I got the results last Thursday and to be honest it felt a bit like one those weird outer body experiences that you hear people go on about. The appointment was under a different Vascular Consultant after the last one having left at Christmas. After an hour of waiting I eventually got seen……I BRACED AND PREPARED MYSELF FOR THE WORST! “I’ve looked at your scan results and YOUR LYMPH NODES ARE FINE, YOU DON’T HAVE LYMPHOEDEMA” said this Chinese doctor in a somewhat brisk, shouty manner. I was stunned, quite literally stunned. I could not believe what I had just heard, I asked him to repeat it so I could truly believe what he said this time. “You don’t need manual lymph drainage because YOU DON’T HAVE LYMPHOEDEMA”, he replied. I think had my mouth wide open staring at him in shock. He further said that he never would have said I needed a lymphogram before having a leg vein scan, had I been under his original care. I am down to have a scan of the veins in my legs in the coming weeks then. Perhaps this can explain then why my lower limbs are so red and puffy. I told him I have lumbar spine disc and pelvic pain issues and he seemed to give the impression that either of these things could be a possible explanation for it.
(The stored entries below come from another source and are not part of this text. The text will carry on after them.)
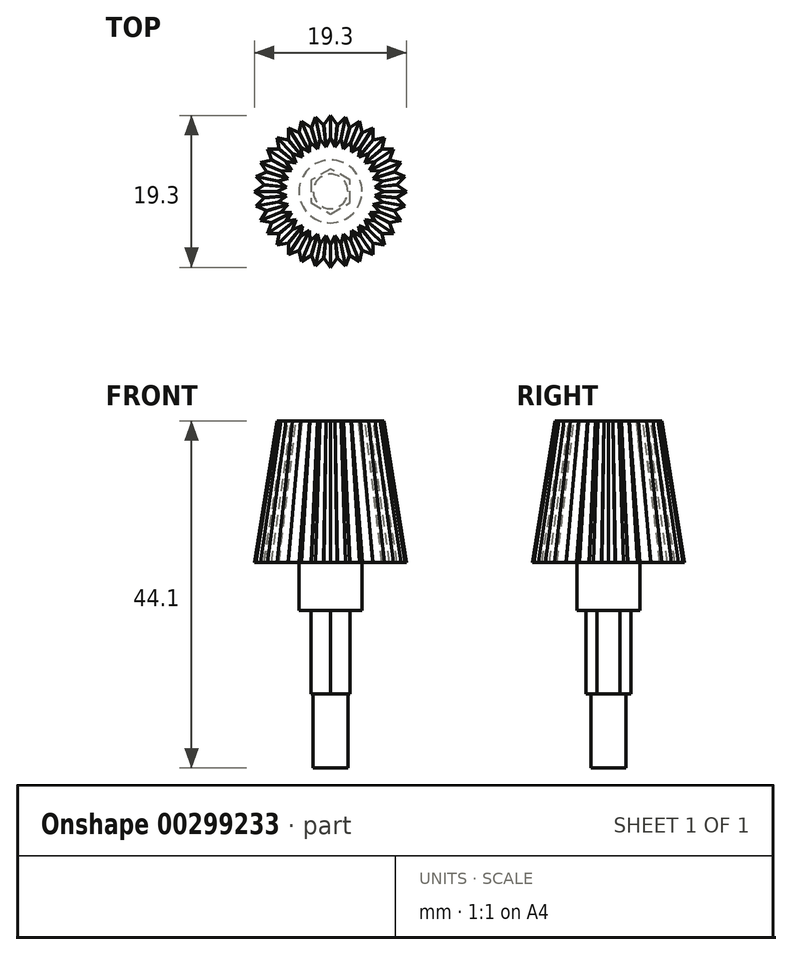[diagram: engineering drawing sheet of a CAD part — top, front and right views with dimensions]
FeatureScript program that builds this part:
annotation { "Feature Type Name" : "Feature", "Feature Type Description" : "" }
export const myFeature = defineFeature(function(context is Context, id is Id, definition is map)
    precondition{}
    {
        {
            var Q0;
            Q0=qCreatedBy(makeId("Top.planeOp"),FACE);
            var sketch = newSketch(context, id + "F0", { "sketchPlane" : qUnion([Q0])});
            skCircle(sketch, "E0", {"center": v(0, 0) * mm, "radius": 8.5 * mm});
            skSolve(sketch);
        }
        {
            var Q0;
            Q0 = qSketchRegion(id + "F0", true);
            extrude(context, id + "F1", {"entities" : qUnion([Q0]), "depth" : 18 * mm, "hasDraft" : true, "draftAngle" : 9 * degree, "draftPullDirection" : true});
        }
        {
            var Q0;
            Q0=qCreatedBy(makeId("Top.planeOp"),FACE);
            var sketch = newSketch(context, id + "F2", { "sketchPlane" : qUnion([Q0])});
            skLineSegment(sketch, "E1", {"start": v(0, 9.65) * mm, "end": v(-0.8, 8.46) * mm});
            skLineSegment(sketch, "E2", {"start": v(-0.8, 8.46) * mm, "end": v(0.8, 8.46) * mm});
            skLineSegment(sketch, "E3", {"start": v(0.8, 8.46) * mm, "end": v(0, 9.65) * mm});
            skSolve(sketch);
        }
        {
            var Q0;
            Q0=makeQuery(id+"F1.opExtrude","CAP_FACE",FACE,{"disambiguationData":[OSD([sQuery(id+"F0.wireOp",EDGE,"E0")])],"isStart":false});
            var sketch = newSketch(context, id + "F3", { "sketchPlane" : qUnion([Q0])});
            skLineSegment(sketch, "E4", {"start": v(0, 6.81) * mm, "end": v(-0.55, 5.62) * mm});
            skLineSegment(sketch, "E5", {"start": v(-0.55, 5.62) * mm, "end": v(0.55, 5.62) * mm});
            skLineSegment(sketch, "E6", {"start": v(0.55, 5.62) * mm, "end": v(0, 6.81) * mm});
            skSolve(sketch);
        }
        {
            var Q1;
            Q1=makeQuery(id+"F2.imprint","IMPRINT",FACE,{"disambiguationData":[TD([[makeQuery(id+"F2.imprint","IMPRINT",EDGE,{"derivedFrom":sQuery(id+"F2.wireOp",EDGE,"E1")}),1.0]])]});
            var Q2;
            {var subQ0=sQuery(id+"F3.wireOp",EDGE,"E4");Q2=makeQuery(id+"F3.imprint","IMPRINT",FACE,{"disambiguationData":[TD([[makeQuery(id+"F3.imprint","IMPRINT",EDGE,{"derivedFrom":subQ0}),1.0]])]});}
            loft(context, id + "F4", {"sheetProfilesArray" : [{ "sheetProfileEntities" : qUnion([Q1]) }, { "sheetProfileEntities" : qUnion([Q2]) }]});
        }
        {
            var Q0;
            Q0=qCreatedBy(makeId("Front.planeOp"),FACE);
            var sketch = newSketch(context, id + "F5", { "sketchPlane" : qUnion([Q0])});
            skLineSegment(sketch, "E7", {"start": v(0, 38.23) * mm, "end": v(0, -21.14) * mm, "construction": true});
            skSolve(sketch);
        }
        {
            var Q0;
            {var subQ0=sQuery(id+"F3.wireOp",EDGE,"E4");Q0=makeQuery(id+"F4.opLoft","SWEPT_BODY",BODY,{"disambiguationData":[OSD([makeQuery(id+"F2.imprint","IMPRINT",FACE,{"disambiguationData":[TD([[makeQuery(id+"F2.imprint","IMPRINT",EDGE,{"derivedFrom":sQuery(id+"F2.wireOp",EDGE,"E1")}),1.0]])]}),makeQuery(id+"F3.imprint","IMPRINT",FACE,{"disambiguationData":[TD([[makeQuery(id+"F3.imprint","IMPRINT",EDGE,{"derivedFrom":subQ0}),1.0]])]})])]});}
            var Q1;
            Q1=sQuery(id+"F5.wireOp",EDGE,"E7");
            circularPattern(context, id + "F6", {"operationType" : NewBodyOperationType.ADD, "entities" : qUnion([Q0]), "axis" : qUnion([Q1]), "angle" : 360 * degree, "instanceCount" : 32, "equalSpace" : true});
        }
        {
            var Q0;
            Q0=makeQuery(id+"F1.opExtrude","CAP_FACE",FACE,{"disambiguationData":[OSD([sQuery(id+"F0.wireOp",EDGE,"E0")])],"isStart":true});
            var sketch = newSketch(context, id + "F7", { "sketchPlane" : qUnion([Q0])});
            skCircle(sketch, "E8", {"center": v(0, 0) * mm, "radius": 4 * mm});
            skSolve(sketch);
        }
        {
            var Q0;
            Q0=makeQuery(id+"F7.imprint","IMPRINT",FACE,{"disambiguationData":[TD([[makeQuery(id+"F7.imprint","IMPRINT",EDGE,{"derivedFrom":sQuery(id+"F7.wireOp",EDGE,"E8")}),1.0]])]});
            var Q1;
            Q1=sQuery(id+"F7.wireOp",EDGE,"E8");
            extrude(context, id + "F8", {"entities" : qUnion([Q0]), "surfaceEntities" : qUnion([Q1]), "depth" : 6.1 * mm});
        }
        {
            var Q0;
            Q0=makeQuery(id+"F8.opExtrude","CAP_FACE",FACE,{"disambiguationData":[OSD([sQuery(id+"F7.wireOp",EDGE,"E8")])],"isStart":false});
            var sketch = newSketch(context, id + "F9", { "sketchPlane" : qUnion([Q0])});
            skCircle(sketch, "E9.cCircle", {"center": v(0, 0) * mm, "radius": 2.49 * mm, "construction": true});
            skLineSegment(sketch, "E9.0", {"start": v(-2.49, 1.44) * mm, "end": v(0, 2.87) * mm});
            skLineSegment(sketch, "E9.1", {"start": v(0, 2.87) * mm, "end": v(2.49, 1.44) * mm});
            skLineSegment(sketch, "E9.2", {"start": v(2.49, 1.43) * mm, "end": v(2.49, -1.44) * mm});
            skLineSegment(sketch, "E9.3", {"start": v(2.49, -1.44) * mm, "end": v(0, -2.87) * mm});
            skLineSegment(sketch, "E9.4", {"start": v(0, -2.87) * mm, "end": v(-2.49, -1.43) * mm});
            skLineSegment(sketch, "E9.5", {"start": v(-2.49, -1.43) * mm, "end": v(-2.49, 1.44) * mm});
            skPoint(sketch, "E9.0.midPoint", {"position": v(-1.24, 2.15) * mm});
            skLineSegment(sketch, "E10", {"start": v(0, 7.09) * mm, "end": v(0, -7) * mm, "construction": true});
            skSolve(sketch);
        }
        {
            var Q0;
            Q0=makeQuery(id+"F9.imprint","IMPRINT",FACE,{"disambiguationData":[TD([[makeQuery(id+"F9.imprint","IMPRINT",EDGE,{"derivedFrom":sQuery(id+"F9.wireOp",EDGE,"E9.0")}),-1.0]])]});
            extrude(context, id + "F10", {"entities" : qUnion([Q0]), "depth" : 10.6 * mm});
        }
        {
            var Q0;
            Q0=makeQuery(id+"F10.opExtrude","CAP_FACE",FACE,{"disambiguationData":[OSD([sQuery(id+"F9.wireOp",EDGE,"E9.0"),sQuery(id+"F9.wireOp",EDGE,"E9.1"),sQuery(id+"F9.wireOp",EDGE,"E9.2"),sQuery(id+"F9.wireOp",EDGE,"E9.3"),sQuery(id+"F9.wireOp",EDGE,"E9.4"),sQuery(id+"F9.wireOp",EDGE,"E9.5")])],"isStart":false});
            var sketch = newSketch(context, id + "F11", { "sketchPlane" : qUnion([Q0])});
            skCircle(sketch, "E11", {"center": v(0, 0) * mm, "radius": 2.2 * mm});
            skSolve(sketch);
        }
        {
            var Q0;
            Q0=makeQuery(id+"F11.imprint","IMPRINT",FACE,{"disambiguationData":[TD([[makeQuery(id+"F11.imprint","IMPRINT",EDGE,{"derivedFrom":sQuery(id+"F11.wireOp",EDGE,"E11")}),1.0]])]});
            extrude(context, id + "F12", {"entities" : qUnion([Q0]), "operationType" : NewBodyOperationType.ADD, "depth" : 9.4 * mm});
        }
    });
I personally think it could be my spondylolisthesis(slipped vertebrate) to my lumbar spine which is to blame for the leg swelling, however it is only a guess at this stage. There is nerve compression from the discs which gives me bad sciatica down my left leg. Could just be a coincidence but my left leg which is most effected by this spinal nerve compression, is the leg which also has the most swelling and redness to it. Time will tell I guess.
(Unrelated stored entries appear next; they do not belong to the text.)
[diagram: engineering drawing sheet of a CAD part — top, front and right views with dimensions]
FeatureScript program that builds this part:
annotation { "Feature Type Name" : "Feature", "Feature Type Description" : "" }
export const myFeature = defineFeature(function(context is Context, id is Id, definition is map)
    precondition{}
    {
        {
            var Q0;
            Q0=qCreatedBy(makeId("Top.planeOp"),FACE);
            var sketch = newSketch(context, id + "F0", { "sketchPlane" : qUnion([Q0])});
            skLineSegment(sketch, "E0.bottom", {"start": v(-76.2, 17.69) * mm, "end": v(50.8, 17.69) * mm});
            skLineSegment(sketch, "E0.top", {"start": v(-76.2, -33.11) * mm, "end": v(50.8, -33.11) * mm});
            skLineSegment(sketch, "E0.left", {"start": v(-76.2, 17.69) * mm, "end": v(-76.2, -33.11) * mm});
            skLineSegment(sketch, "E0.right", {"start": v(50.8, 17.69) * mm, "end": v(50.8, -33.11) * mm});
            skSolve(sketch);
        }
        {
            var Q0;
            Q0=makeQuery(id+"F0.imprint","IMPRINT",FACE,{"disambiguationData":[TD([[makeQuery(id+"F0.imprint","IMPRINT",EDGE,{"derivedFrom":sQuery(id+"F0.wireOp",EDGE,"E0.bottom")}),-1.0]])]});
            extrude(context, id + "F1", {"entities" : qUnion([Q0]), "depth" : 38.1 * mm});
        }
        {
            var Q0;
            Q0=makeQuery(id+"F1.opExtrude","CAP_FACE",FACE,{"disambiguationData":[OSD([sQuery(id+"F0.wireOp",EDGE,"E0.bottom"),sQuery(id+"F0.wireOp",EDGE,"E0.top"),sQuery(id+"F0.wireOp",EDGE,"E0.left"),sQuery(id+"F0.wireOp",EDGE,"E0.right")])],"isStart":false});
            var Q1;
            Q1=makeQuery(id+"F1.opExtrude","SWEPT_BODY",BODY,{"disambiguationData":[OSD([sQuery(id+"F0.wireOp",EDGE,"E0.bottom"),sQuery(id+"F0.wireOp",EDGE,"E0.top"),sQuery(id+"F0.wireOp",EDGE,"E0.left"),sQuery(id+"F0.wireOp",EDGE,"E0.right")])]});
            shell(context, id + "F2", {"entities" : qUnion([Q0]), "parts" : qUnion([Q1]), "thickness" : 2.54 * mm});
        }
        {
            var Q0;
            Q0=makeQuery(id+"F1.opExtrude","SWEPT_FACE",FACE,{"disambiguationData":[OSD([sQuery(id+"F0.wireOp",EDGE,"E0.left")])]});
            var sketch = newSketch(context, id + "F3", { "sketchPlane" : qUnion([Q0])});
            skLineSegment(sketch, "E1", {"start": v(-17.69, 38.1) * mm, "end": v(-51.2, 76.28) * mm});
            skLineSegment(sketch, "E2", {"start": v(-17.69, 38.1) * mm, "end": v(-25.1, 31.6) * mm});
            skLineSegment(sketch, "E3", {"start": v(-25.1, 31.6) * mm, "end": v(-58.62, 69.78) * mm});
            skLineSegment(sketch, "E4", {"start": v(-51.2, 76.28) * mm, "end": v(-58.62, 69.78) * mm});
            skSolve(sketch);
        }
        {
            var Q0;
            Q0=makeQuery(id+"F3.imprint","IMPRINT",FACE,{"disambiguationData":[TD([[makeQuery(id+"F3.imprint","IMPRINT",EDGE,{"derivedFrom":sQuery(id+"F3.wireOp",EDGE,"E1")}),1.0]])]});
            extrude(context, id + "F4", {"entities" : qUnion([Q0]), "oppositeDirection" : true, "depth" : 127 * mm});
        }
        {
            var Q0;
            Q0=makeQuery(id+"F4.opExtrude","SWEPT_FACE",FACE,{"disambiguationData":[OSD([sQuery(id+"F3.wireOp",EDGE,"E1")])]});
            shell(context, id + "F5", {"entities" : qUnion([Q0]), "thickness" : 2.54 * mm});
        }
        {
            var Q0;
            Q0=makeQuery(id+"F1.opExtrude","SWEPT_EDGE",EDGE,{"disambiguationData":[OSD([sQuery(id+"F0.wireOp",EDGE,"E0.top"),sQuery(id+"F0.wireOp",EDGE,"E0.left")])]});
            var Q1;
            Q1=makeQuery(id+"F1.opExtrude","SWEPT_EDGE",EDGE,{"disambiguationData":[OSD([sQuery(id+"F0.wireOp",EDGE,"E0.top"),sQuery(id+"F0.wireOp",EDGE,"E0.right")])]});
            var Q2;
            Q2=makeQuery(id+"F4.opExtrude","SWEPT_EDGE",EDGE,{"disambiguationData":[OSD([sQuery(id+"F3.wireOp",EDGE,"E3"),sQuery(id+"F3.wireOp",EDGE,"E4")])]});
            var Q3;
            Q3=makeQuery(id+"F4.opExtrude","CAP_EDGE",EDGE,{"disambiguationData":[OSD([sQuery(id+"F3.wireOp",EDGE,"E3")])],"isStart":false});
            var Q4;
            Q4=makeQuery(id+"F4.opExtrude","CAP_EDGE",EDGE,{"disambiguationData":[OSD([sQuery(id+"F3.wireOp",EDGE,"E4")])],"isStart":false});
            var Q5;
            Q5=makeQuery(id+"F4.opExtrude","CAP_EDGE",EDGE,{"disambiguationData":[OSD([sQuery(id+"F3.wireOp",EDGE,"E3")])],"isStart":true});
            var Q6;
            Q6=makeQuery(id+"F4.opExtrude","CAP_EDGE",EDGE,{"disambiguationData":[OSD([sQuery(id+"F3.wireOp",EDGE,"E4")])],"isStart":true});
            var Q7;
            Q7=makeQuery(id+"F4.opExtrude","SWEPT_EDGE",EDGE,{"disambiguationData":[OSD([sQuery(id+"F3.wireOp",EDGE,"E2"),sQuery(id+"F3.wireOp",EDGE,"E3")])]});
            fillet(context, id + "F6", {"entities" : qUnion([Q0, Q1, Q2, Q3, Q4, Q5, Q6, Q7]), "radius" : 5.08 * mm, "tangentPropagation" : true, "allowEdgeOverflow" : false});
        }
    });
I walked out of hospital that day feeling like a man who had just been given a pardon after being on death row for the last six months. I’ve been through the mill and back thinking I had ruddy lymphoedema. I can not believe at some stage one health care professional did not cast any doubt on me potentially having it. It feels like after that doctor on the Acute Medical Unit suggested lymphoedema, then everybody else just went with it too as the probable diagnosis. I am sooooooo angry at the mental torture they have put me through. I can not tell you though what a relief it feels like NOT to have it. It feels like a huge weight has been lifted off my very weary shoulders. A few months back I thought life was no longer worth living because I couldn’t cope with having to suffer from yet another health problem. The dark clouds are still there and there are still big battles ahead….BUT LEAST NOW I CAN SEE SOME CRACKS OF LIGHT POKING THROUGH THESE DARK CLOUDS AT LONG LAST. MAYBE LIFE IS WORTH STICKING WITH AFTER ALL….I’M NOT GUILTY OF SUFFERING FROM LYMPHOEDEMA, I AM NOT BLOODY GUILTY!!!!!!!!!!!!!!!!!!!!